All operating systems depend on the provision of user credentials acceptable to the platform. UNIX requires the provision of a user identifier (UID) as well as a group identifier (GID). These are both simple integer numbers that are obtained from a password backend such as /etc/passwd.

Users and groups on a Windows NT server are assigned a relative ID (RID) which is unique for the domain when the user or group is created. To convert the Windows NT user or group into a UNIX user or group, a mapping between RIDs and UNIX user and group IDs is required. This is one of the jobs that winbind performs.

As winbind users and groups are resolved from a server, user and group IDs are allocated from a specified range. This is done on a first come, first served basis, although all existing users and groups will be mapped as soon as a client performs a user or group enumeration command. The allocated UNIX IDs are stored in a database file under the Samba lock directory and will be remembered.

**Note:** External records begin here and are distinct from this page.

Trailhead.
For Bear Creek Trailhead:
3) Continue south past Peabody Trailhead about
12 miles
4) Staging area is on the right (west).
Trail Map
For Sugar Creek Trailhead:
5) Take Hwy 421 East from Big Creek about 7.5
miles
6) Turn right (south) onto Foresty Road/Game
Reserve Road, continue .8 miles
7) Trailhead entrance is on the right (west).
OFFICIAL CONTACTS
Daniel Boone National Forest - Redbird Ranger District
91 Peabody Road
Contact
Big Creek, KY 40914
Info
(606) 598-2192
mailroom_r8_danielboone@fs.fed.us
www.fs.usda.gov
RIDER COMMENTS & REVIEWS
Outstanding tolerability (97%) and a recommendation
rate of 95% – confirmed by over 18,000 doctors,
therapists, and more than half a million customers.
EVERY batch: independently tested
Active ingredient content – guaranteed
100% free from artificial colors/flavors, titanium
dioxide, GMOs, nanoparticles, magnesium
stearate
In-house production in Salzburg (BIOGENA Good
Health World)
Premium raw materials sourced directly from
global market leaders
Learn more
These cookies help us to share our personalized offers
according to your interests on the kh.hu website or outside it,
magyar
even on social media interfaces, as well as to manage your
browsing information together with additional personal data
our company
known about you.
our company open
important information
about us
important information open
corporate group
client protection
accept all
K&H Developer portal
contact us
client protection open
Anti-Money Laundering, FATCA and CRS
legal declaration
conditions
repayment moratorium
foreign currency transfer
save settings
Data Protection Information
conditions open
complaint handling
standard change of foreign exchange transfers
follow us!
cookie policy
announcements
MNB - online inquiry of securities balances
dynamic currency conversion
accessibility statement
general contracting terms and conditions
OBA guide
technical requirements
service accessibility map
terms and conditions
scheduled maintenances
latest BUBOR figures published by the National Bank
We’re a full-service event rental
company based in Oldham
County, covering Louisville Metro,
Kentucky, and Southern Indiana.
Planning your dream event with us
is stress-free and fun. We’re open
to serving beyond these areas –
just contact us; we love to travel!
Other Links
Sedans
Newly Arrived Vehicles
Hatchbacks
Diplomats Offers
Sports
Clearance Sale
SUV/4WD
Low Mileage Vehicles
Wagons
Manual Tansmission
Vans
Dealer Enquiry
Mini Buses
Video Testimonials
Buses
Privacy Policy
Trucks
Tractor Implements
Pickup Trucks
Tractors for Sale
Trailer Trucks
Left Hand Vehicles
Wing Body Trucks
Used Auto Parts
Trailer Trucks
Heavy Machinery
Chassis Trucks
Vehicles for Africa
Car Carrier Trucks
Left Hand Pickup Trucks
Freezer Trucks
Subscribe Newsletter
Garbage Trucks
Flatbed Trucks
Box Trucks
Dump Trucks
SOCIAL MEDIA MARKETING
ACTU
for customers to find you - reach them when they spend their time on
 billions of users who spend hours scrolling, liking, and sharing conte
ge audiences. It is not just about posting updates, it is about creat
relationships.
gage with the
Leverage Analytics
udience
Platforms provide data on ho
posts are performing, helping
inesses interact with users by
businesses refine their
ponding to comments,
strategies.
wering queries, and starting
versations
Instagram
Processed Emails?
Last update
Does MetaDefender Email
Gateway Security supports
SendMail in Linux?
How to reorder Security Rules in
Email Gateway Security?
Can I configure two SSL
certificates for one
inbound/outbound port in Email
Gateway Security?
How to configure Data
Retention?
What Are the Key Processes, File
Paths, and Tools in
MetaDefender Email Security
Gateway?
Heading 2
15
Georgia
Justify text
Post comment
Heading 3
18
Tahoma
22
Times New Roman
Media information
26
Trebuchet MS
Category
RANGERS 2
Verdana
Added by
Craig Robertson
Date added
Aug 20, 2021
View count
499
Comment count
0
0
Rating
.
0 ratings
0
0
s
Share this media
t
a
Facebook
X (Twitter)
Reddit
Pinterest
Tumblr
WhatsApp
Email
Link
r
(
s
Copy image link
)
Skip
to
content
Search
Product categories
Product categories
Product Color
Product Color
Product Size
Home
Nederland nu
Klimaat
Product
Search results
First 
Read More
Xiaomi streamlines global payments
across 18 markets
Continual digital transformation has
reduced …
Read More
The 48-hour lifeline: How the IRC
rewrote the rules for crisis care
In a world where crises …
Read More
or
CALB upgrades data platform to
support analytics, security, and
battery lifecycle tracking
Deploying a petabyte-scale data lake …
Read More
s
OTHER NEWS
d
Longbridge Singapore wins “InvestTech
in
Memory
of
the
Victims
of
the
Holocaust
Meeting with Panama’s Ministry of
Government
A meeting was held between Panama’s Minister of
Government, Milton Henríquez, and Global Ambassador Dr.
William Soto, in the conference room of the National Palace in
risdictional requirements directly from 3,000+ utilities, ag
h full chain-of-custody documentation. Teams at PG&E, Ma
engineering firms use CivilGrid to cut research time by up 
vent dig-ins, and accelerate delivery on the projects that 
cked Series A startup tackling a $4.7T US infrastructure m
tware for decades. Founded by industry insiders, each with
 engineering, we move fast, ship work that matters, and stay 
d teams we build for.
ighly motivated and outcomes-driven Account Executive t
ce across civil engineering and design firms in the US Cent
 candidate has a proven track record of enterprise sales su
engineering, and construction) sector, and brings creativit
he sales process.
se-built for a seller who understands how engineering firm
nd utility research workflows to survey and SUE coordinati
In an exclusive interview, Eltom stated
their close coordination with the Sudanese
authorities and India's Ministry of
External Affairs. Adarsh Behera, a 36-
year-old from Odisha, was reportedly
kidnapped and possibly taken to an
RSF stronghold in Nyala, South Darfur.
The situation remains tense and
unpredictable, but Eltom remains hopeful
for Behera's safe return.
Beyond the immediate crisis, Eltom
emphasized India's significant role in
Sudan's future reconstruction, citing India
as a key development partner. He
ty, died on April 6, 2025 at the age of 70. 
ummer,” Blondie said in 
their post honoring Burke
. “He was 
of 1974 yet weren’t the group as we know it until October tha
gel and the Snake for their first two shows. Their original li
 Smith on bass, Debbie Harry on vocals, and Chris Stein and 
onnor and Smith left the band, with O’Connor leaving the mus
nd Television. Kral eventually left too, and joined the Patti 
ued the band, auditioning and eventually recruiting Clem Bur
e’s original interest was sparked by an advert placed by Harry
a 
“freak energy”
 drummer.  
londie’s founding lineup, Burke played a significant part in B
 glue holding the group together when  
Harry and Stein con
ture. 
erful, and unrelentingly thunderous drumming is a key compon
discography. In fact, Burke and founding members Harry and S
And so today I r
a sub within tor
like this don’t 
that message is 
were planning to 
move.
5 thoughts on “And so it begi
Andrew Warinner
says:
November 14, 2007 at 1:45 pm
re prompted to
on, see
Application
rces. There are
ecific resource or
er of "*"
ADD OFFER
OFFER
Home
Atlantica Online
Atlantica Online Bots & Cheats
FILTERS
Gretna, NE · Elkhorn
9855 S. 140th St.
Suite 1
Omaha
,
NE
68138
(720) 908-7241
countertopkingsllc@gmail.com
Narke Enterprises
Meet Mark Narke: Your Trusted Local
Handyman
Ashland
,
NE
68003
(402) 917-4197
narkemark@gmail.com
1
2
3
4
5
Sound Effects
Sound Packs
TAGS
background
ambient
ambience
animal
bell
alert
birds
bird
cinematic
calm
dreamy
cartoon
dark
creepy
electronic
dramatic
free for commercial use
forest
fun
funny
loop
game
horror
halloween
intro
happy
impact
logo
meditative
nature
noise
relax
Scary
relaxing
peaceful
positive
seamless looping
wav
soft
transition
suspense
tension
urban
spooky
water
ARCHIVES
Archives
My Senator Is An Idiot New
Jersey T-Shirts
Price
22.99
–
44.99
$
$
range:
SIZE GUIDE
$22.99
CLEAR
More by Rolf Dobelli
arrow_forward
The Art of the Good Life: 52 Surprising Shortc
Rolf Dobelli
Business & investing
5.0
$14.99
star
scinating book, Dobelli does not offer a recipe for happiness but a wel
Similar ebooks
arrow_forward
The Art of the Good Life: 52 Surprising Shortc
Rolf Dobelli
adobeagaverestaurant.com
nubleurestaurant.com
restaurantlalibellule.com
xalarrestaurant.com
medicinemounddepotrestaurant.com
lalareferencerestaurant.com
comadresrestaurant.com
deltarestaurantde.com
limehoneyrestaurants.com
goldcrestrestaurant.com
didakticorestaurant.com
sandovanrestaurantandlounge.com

The astute administrator will realize from this that the combination of pam_smbpass.so, winbindd , and a distributed passdb backend such as ldap will allow the establishment of a centrally managed, distributed user/password database that can also be used by all PAM-aware (e.g., Linux) programs and applications. This arrangement can have particularly potent advantages compared with the use of Microsoft Active Directory Service (ADS) insofar as the reduction of wide-area network authentication traffic.